Didn’t we just see this movie? Why go to the trouble of shooting a new one when you could simply toss a few scenes from Mr. & Mrs. Smith and Gone in 60 Seconds into Wanted, call it Lara Croft: CIA Supervixen and voilà: You’d have pretty much everything Salt has to offer.
Which is, believe me, not a hell of a lot. Let’s put the latest from director Phillip Noyce (Patriot Games, Clear and Present Danger) in context: This is a spy thriller whose tone, its creators would like you to believe, is tongue in cheek. At least, I pray to God they would. And it’s directed by a filmmaker whose heyday is a dim ’90s memory. The biggest red flag: After reading Kurt Wimmer’s script, Tom Cruise — for whom it was written — took a pass. He opted for the dismal, dopey Knight and Day over this. That has to tell you something.

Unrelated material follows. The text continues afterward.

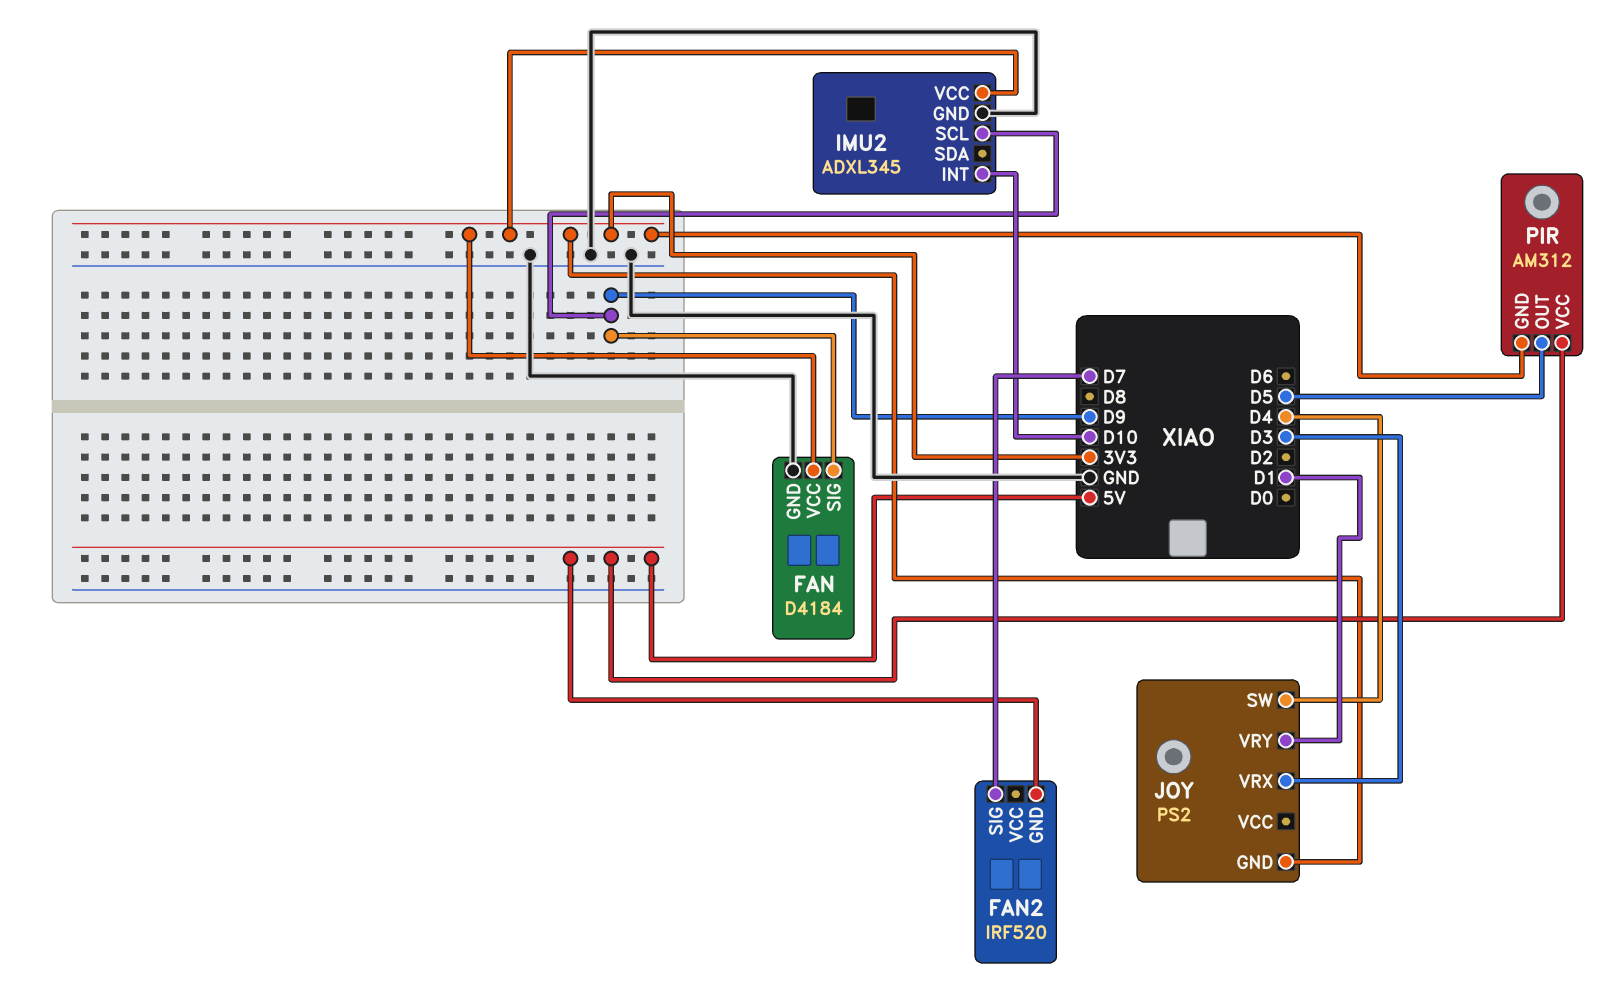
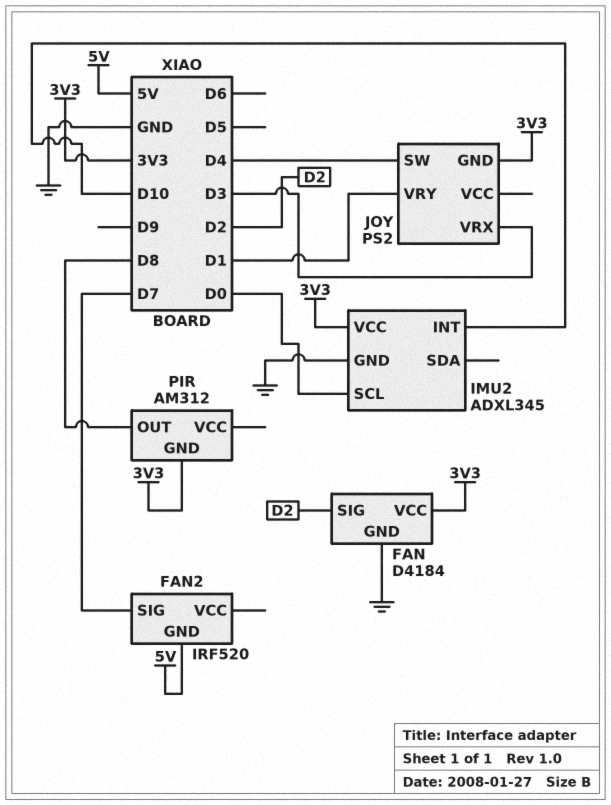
FAN pin SIG: D9 -> D2
IMU2 pin SCL: D9 -> D0
PIR pin OUT: D5 -> D8
PIR pin VCC: 5V -> none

Probably everything you need to know, for that matter. Before I put you in a coma with a summary of the plot, permit me a digression.
Having been inspired to engage in this profession by the movie-review show Roger Ebert once did with the late, great Gene Siskel, it has pained me over the past few years to watch as the Pulitzer winner’s work becomes increasingly characterized by signs of cognitive deterioration. Virtually every week, he inaccurately reports some aspect of a picture.
We all know Ebert’s been through a bitch of a battle with cancer. Without the aid of an electronic device, he can’t even communicate vocally anymore. I find this profoundly saddening, even as I applaud Ebert for his resilience. He’s still out there going to screenings and writing reviews. The fact is, though, they’ve become a dismaying mashup of the insightful and unreliable.
In his piece on Salt, for example, the critic informs us within the space of his first two paragraphs that “Salt is a damn fine thriller” and that “it’s gloriously absurd” with “holes in it big enough to drive the whole movie through.” Maybe it’s just me, but this sounds more like a recommendation for a Zucker brothers spoof than for a damn fine picture of any genre.
Which Salt most definitely is not. It’s yet another of this summer’s trifles about operatives for top-secret agencies who endeavor to clear their names after they’re accused of disloyalty in one form or another.
Angelina Jolie is suspected of being a double agent working for the Russians. Wimmer borrows unabashedly from The Manchurian Candidate and “Road Runner” cartoons in equal portions as he devotes an hour and a half to a prolonged chase, during which Jolie’s character eludes half the government’s secret-service contingent while eliminating the other by various improbable means. It’s a Bourne rip-off in which neither logic nor the laws of physics hold sway, a busy, by-the-numbers homage to the preposterous.
Honestly, I think that’s all you really need to know. Except, perhaps, that Liev Schreiber and Chiwetel Ejiofor come along for the slum. Cookie-cutter entertainment at its most derivative, Salt offers little in the way of the unexpected. The biggest surprise here, I suppose, would be that Cruise had the sense to run as fast as he could in the opposite direction. You would be wise to do the same.